## WHAT YOU SHOULD DO:
Pick up the article on segregation and the Kingdom of God after its final sentence and continue it.

## SUPPLIED TEXT:
Cover Story

Segregation and the Kingdom of God

Race relations is probably the most important problem agitating the Christian conscience today. Secular integrationists are calling upon the Church to speak to the problem—assuming that if it “spoke,” it would call for the solution that the integrationists demand. As a matter of fact the Church has spoken and is speaking, but it does not speak with one voice. The cleavage is particularly apparent if one avoids that un-Protestant confusion of the voice of the clergy with the “voice of the Church.” Since the Supreme Court decision of 1954, the issue has been focused in terms of “segregation” versus “integration.” Within this framework Christian integrationists champion their position as “the Christian way” and dismiss the views of segregationists as naive or prejudiced.

Most of the integrationist press treats the question as if all segregationist thinking stemmed from emotional, ignorant or ulterior motives. Religious periodicals, with some exceptions, tend to identify integration with Christianity and segregation with the forces of iniquity. This attitude is not just an oversimplification; it is a basic distortion of the issues. It identifies the principle of segregation with certain evils in segregation-in-practice. It illogically leapfrogs from the proposition, “Integration is concordant with Christian race relations,” to the contention, “Integration is necessary for Christian race relations.” Finally, it ignores the injustices present in integration-in-practice in the North, and the evil implicit in a consistent integrationist philosophy.

Note: In a 2018 editorial, CT highlighted this article as a leading example that “during this crucial era of American history, CT did not lead as much as reflect the moral ambiguity and confusion of that era’s white evangelical churches. Though today we champion racial justice as a vital component of Christian discipleship, we must acknowledge and repent of this part of our history.”

A Southern Point Of View

Few Southerners—certainly few Christians—will defend in toto segregation-in-practice in the South. Too often the color line has been viewed as horizontal rather than vertical; unchristian white men—like unchristian men everywhere—have used their racial status to bully or to prey upon the weaker group; and the slogan “separate but equal” has preserved the separate and forgotten the equal. The greatest sin of Christian segregationists has not been their individual relationship with Negroes but their indifference to chronic injustices within the dual social system. In the forties, Virginius Dabney and a number of other Southerners organized to correct some of these injustices within the segregation formula. Dabney cites the reason for their failure (American Magazine, August, 1956): “There was no cooperation from influential segments of Southern society. The result of such indifference was the removal of the Negro capital from Atlanta to New York and the shifting of Negro leadership from Southern moderates to Northern radicals.”

This is not the whole story however. Raymond Moley has correctly identified the two salient facts in the segregated South over the past half-century—the great progress of the Negro and the great improvement in racial attitudes. Within the segregation pattern the South has opened the door to the professions for the Negro, in some ways surpassing integrationist areas. In each of several Southern states, for example, there are as many Negro school teachers (receiving “equal pay” and in some areas a higher average pay) as in thirty-one Northern and Western states combined (cf. Dabney); segregated Meharry and Howard universities have provided more Negro doctors than all of the integrated institutions of the North. For several decades preceding the Supreme Court decision, inequities had declined and the business and professional strata of Negro society had increasingly developed. “In the South they have segregation,” replied a Mississippi Negro to his surprised Northern college professor, “but Southerners are kinder to Negroes than Northerners are.” Segregation does not necessitate bad race relations, nor does integration guarantee good ones. On the contrary, the very opposite often appears to be true.

Text extracted from each page
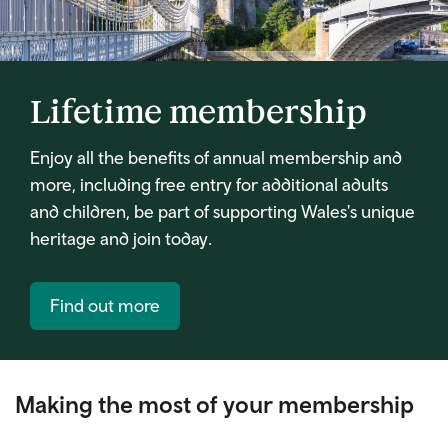
Lifetime membership
Enjoy all the benefits of annual membership and
more, including free entry for additional adults
and children, be part of supporting Wales's unique
heritage and join today.
Find out more
Making the most of your membership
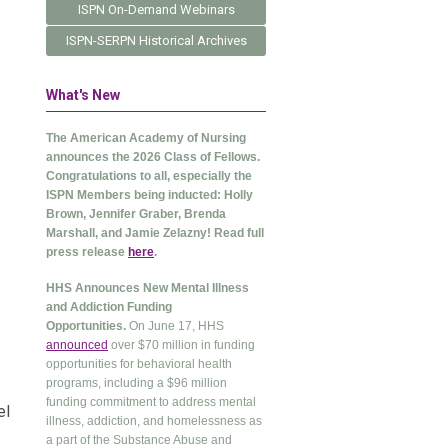
ISPN On-Demand Webinars
ISPN-SERPN Historical Archives
What's New
The American Academy of Nursing
announces the 2026 Class of Fellows.
Congratulations to all, especially the
ISPN Members being inducted: Holly
Brown, Jennifer Graber, Brenda
Marshall, and Jamie Zelazny! Read full
press release
here
.
HHS Announces New Mental Illness
and Addiction Funding
Opportunities.
On June 17, HHS
announced
over $70 million in funding
opportunities for behavioral health
programs, including a $96 million
funding commitment to address mental
el
illness, addiction, and homelessness as
a part of the Substance Abuse and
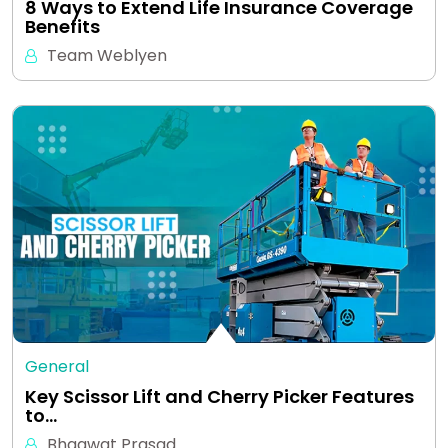
8 Ways to Extend Life Insurance Coverage
Benefits
Team Weblyen
General
Key Scissor Lift and Cherry Picker Features
to…
Bhagwat Prasad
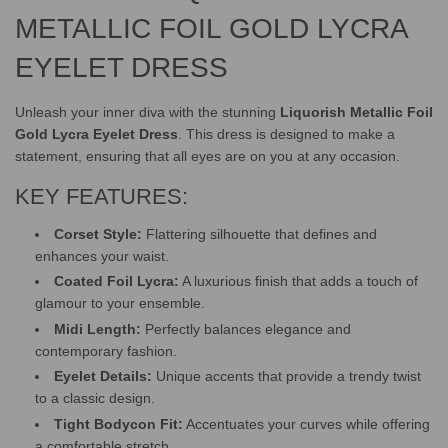
METALLIC FOIL GOLD LYCRA
EYELET DRESS
Unleash your inner diva with the stunning
Liquorish Metallic Foil
Gold Lycra Eyelet Dress
. This dress is designed to make a
statement, ensuring that all eyes are on you at any occasion.
KEY FEATURES:
Corset Style:
Flattering silhouette that defines and
enhances your waist.
Coated Foil Lycra:
A luxurious finish that adds a touch of
glamour to your ensemble.
Midi Length:
Perfectly balances elegance and
contemporary fashion.
Eyelet Details:
Unique accents that provide a trendy twist
to a classic design.
Tight Bodycon Fit:
Accentuates your curves while offering
a comfortable stretch.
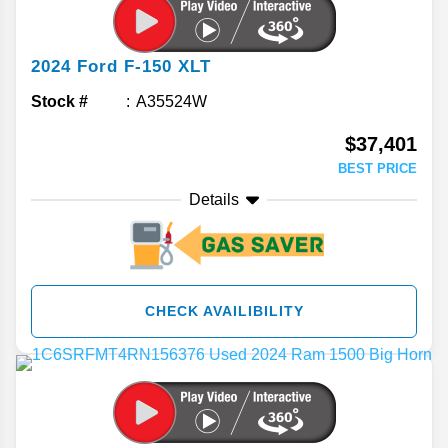
2024
Ford
F-150
XLT
Stock #
A35524W
$37,401
BEST PRICE
Details
CHECK AVAILIBILITY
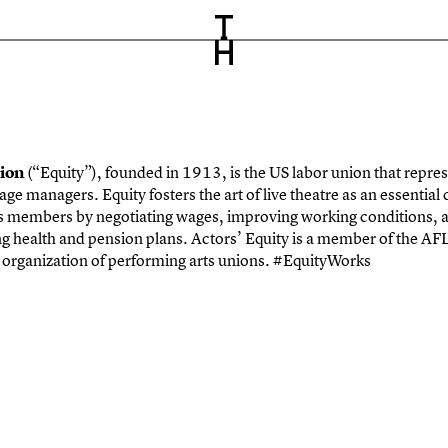
tion
(“Equity”), founded in 1913, is the US labor union that repre
age managers. Equity fosters the art of live theatre
as an essential
ts members by negotiating
wages, improving working conditions, a
ng health
and pension plans. Actors’ Equity is a member of the AFL
l organization of performing arts unions. #EquityWorks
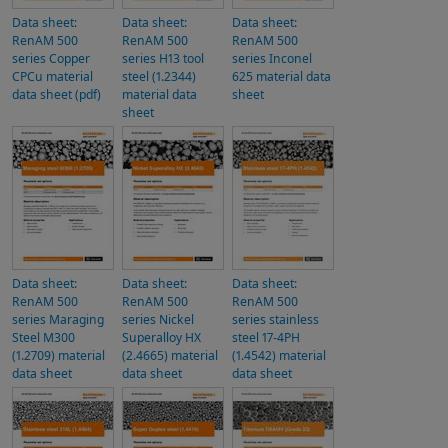
Data sheet:
Data sheet:
Data sheet:
RenAM 500
RenAM 500
RenAM 500
series Copper
series H13 tool
series Inconel
CPCu material
steel (1.2344)
625 material data
data sheet (pdf)
material data
sheet
sheet
Data sheet:
Data sheet:
Data sheet:
RenAM 500
RenAM 500
RenAM 500
series Maraging
series Nickel
series stainless
Steel M300
Superalloy HX
steel 17-4PH
(1.2709) material
(2.4665) material
(1.4542) material
data sheet
data sheet
data sheet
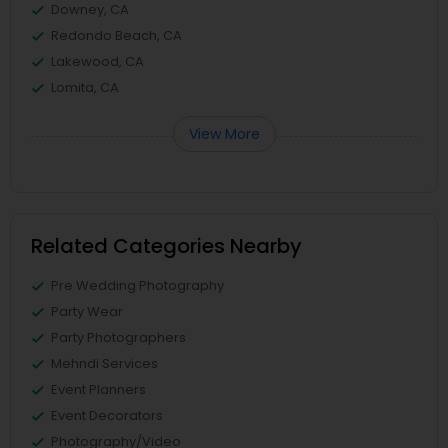
Downey, CA
Redondo Beach, CA
Lakewood, CA
Lomita, CA
View More
Related Categories Nearby
Pre Wedding Photography
Party Wear
Party Photographers
Mehndi Services
Event Planners
Event Decorators
Photography/Video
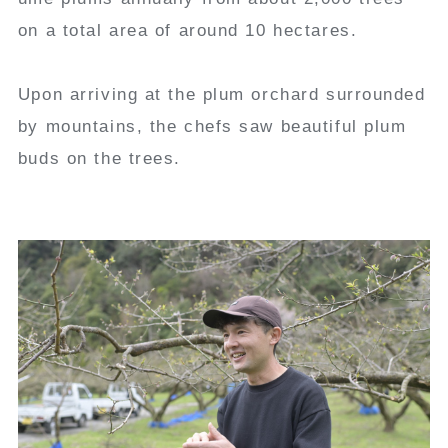
on a total area of around 10 hectares.
Upon arriving at the plum orchard surrounded
by mountains, the chefs saw beautiful plum
buds on the trees.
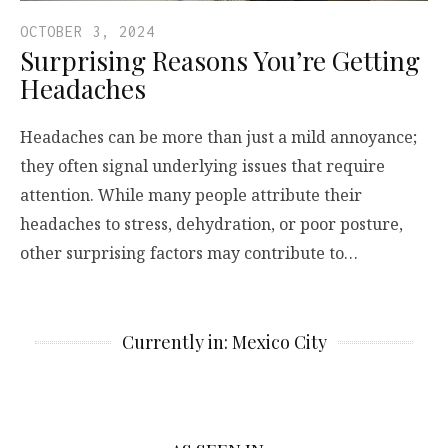
OCTOBER 3, 2024
Surprising Reasons You’re Getting
Headaches
Headaches can be more than just a mild annoyance;
they often signal underlying issues that require
attention. While many people attribute their
headaches to stress, dehydration, or poor posture,
other surprising factors may contribute to…
Currently in: Mexico City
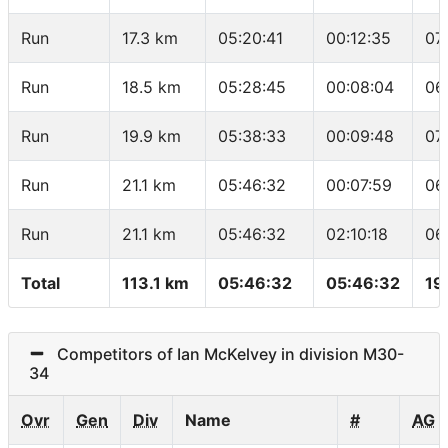
Run
17.3 km
05:20:41
00:12:35
07
Run
18.5 km
05:28:45
00:08:04
06
Run
19.9 km
05:38:33
00:09:48
07
Run
21.1 km
05:46:32
00:07:59
06
Run
21.1 km
05:46:32
02:10:18
06
Total
113.1 km
05:46:32
05:46:32
19
Competitors of Ian McKelvey in division M30-
34
Ovr
Gen
Div
Name
#
AG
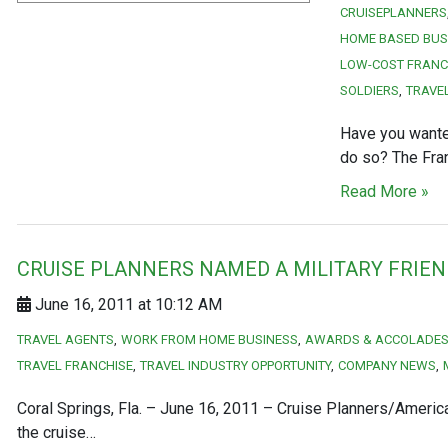
CRUISEPLANNERS
HOME BASED BUS
LOW-COST FRANC
SOLDIERS
TRAVE
Have you wante
do so? The Fran
Read More »
CRUISE PLANNERS NAMED A MILITARY FRIE
June 16, 2011 at 10:12 AM
TRAVEL AGENTS
WORK FROM HOME BUSINESS
AWARDS & ACCOLADE
TRAVEL FRANCHISE
TRAVEL INDUSTRY OPPORTUNITY
COMPANY NEWS
Coral Springs, Fla. – June 16, 2011 – Cruise Planners/America
the cruise…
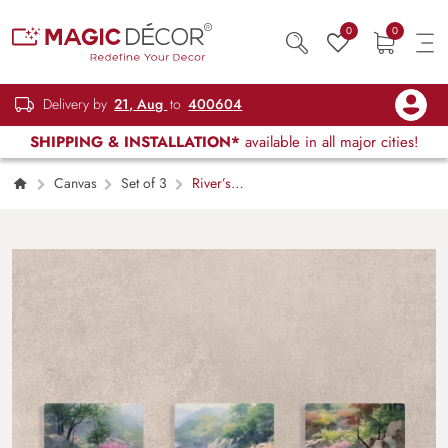
0
0
Delivery by
21, Aug
to
400604
SHIPPING & INSTALLATION*
available in all major cities!
Canvas
Set of 3
River’s
Mountain Vista Canvas Painting Set of 3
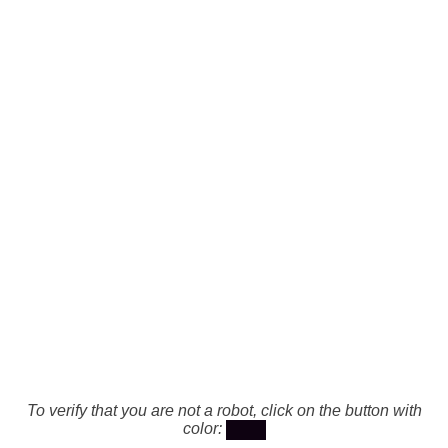
To verify that you are not a robot, click on the button with
color:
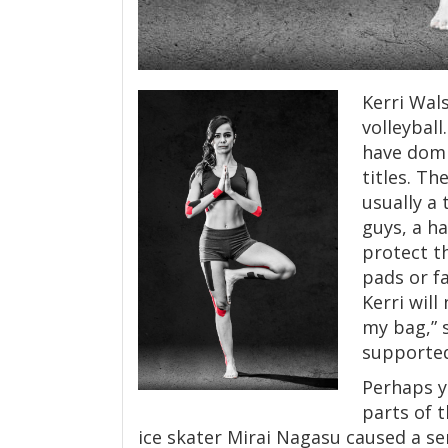
Kerri Wals
volleybal
have domi
titles. Th
usually a
guys, a h
protect t
pads or fa
Kerri will
my bag,” 
supported
Perhaps y
parts of 
ice skater Mirai Nagasu caused a 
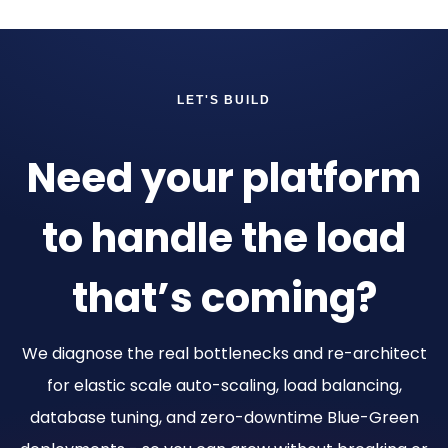
LET'S BUILD
Need your platform
to handle the load
that’s coming?
We diagnose the real bottlenecks and re-architect
for elastic scale auto-scaling, load balancing,
database tuning, and zero-downtime Blue-Green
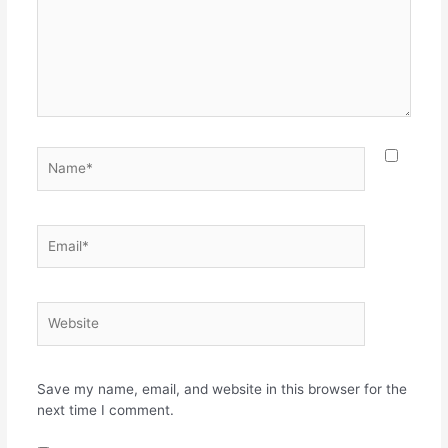
Name*
Email*
Website
Save my name, email, and website in this browser for the
next time I comment.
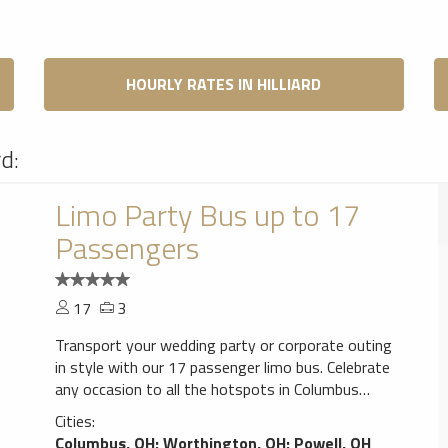
HOURLY RATES IN HILLIARD
rd:
Limo Party Bus up to 17
Passengers
17
3
Transport your wedding party or corporate outing
in style with our 17 passenger limo bus. Celebrate
any occasion to all the hotspots in Columbus
from the airport to downtown in the comfort of
Cities:
our limo bus. Full premium perimeter seating,
Columbus, OH
;
Worthington, OH
;
Powell, OH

## EXERCISE RESULT:
It is sometimes asserted that segregation almost always is associated with domination of and discrimination against the weaker group. It would be more accurate, however, to say that whenever diverse groups have been associated under a political unit, whether on an integrated or a segregated basis, the tendency has been to discriminate against the weaker. This is true of some “integrated” minority groups in Europe today—a problem that finds a “segregation” solution in the political realm through racial, rather than merely geographical, representation in parliament. On the other hand, eastern Canada is an example of segregation equitably administered. The French and the English have separate schools and churches, move in their own social circles and maintain distinct cultural divisions in an attitude of mutual respect.

It is not unnatural that the Christian in the North should look askance upon segregation. He can see no good reason for it (the “melting pot” philosophy worked for the Poles and the Germans, why not for the Southerner and the Negro?); he weighs it in terms of individual discriminations, e.g., the inferior Negro school (a complaint passe in many areas) or the poorer Negro residential area; and he hears of it only in caricature. Emotional and sentimental factors are particularly strong where the problem can be solved by a slogan. It is no secret that the integration sentiment of most white Christians increases in direct proportion to their distance from the Negro as a group factor in society.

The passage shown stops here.